On 18 November 2010 Niaklajeŭ had been officially registered as a candidate for presidency to run in the 2010 Belarusian presidential election.

On the day of the presidential elections on 19 December 2010 Niaklajeŭ was seriously beaten by unidentified men in black when he was on his way to an opposition protest rally in Minsk,
sustained a head injury during this beating and was abducted from intensive care by the Belarusian authorities. On 28 January 2011, Niaklajeŭ was transferred from prison to house arrest whilst still a political prisoner without appropriate medical treatment. Amnesty International has named him a prisoner of conscience and called for his immediate and unconditional release.

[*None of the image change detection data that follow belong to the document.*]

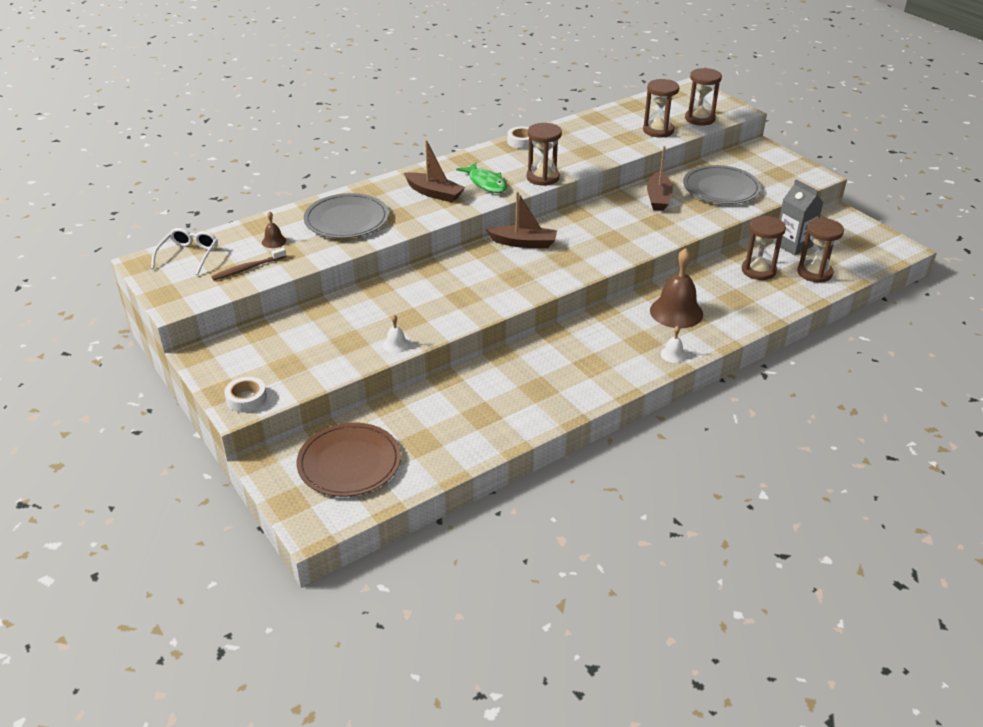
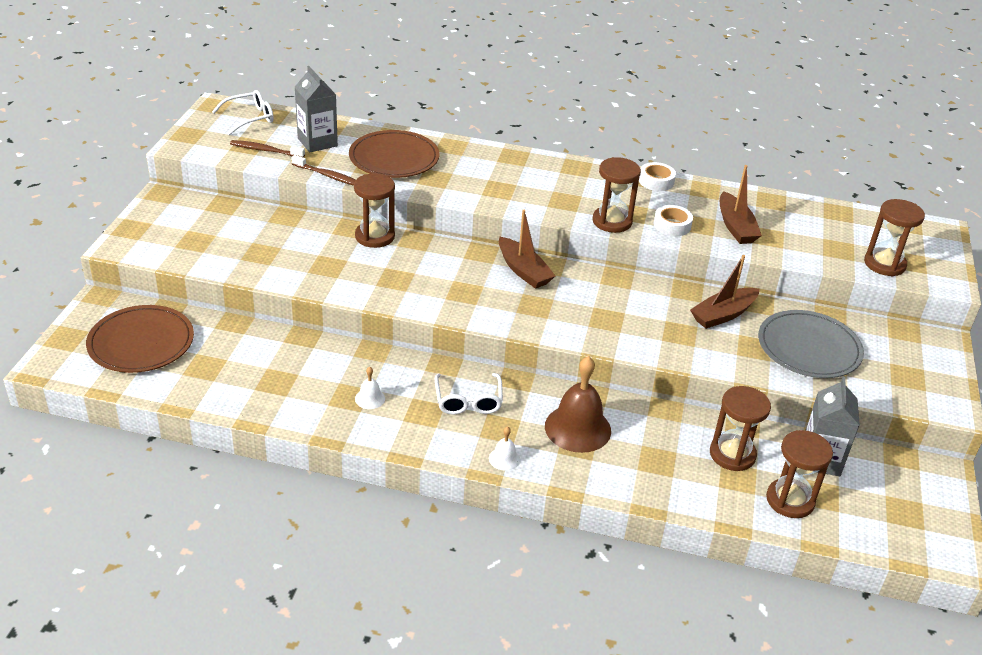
camera: 45 degrees right, 0 degrees up
(246, 399) = (134, 244): white tape -> white tape (672, 225)
(274, 241) = (317, 142): brown bell -> grey carton
(326, 257) = (328, 176): none -> brown toothbrush
(346, 220) = (394, 158): grey plate -> brown plate
(396, 344) = (284, 278): white bell -> white bell (370, 398)
(434, 193) = (496, 179): brown boat -> brown boat (735, 227)
(486, 183) = (554, 196): green fish -> none
(601, 340) = (468, 400): none -> white glasses
(658, 130) = (813, 248): brown hourglass -> brown hourglass (375, 236)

==Awards, orders, prizes==
- The Prize of Lenin Komsomol for the book "The inventors of the Winds" – in 1979.
- Order of the Badge of Honour – for the contribution into the literature – in 1986.
- State award of RB named after Janka Kupala (in the sphere of literature) – in 1998, for the book of poems and "Proshcha", published in 1996.
- Laureate of the first prize in the 1st International Festival of Slavic Poetry "Singing Letters" (Tver, Russia) in 2009.
- Jerzy Giedroyc Literary Award in 2013.

==Family and personal views==
Married for the first time in the age of 19. His wife Ludmila was 5 years older than Uładzimier and had a child. Neklyayew and Ludmila stayed together for 35 years. Apart from Ludmiła's daughter Iłona they have a common daughter Eva.

The second wife of Uładzimier Volha used to work in the technical department of the magazine "Krynica" at the time, when Niaklajeŭ was the chief editor. Volha is 20 years younger than Niaklajeŭ.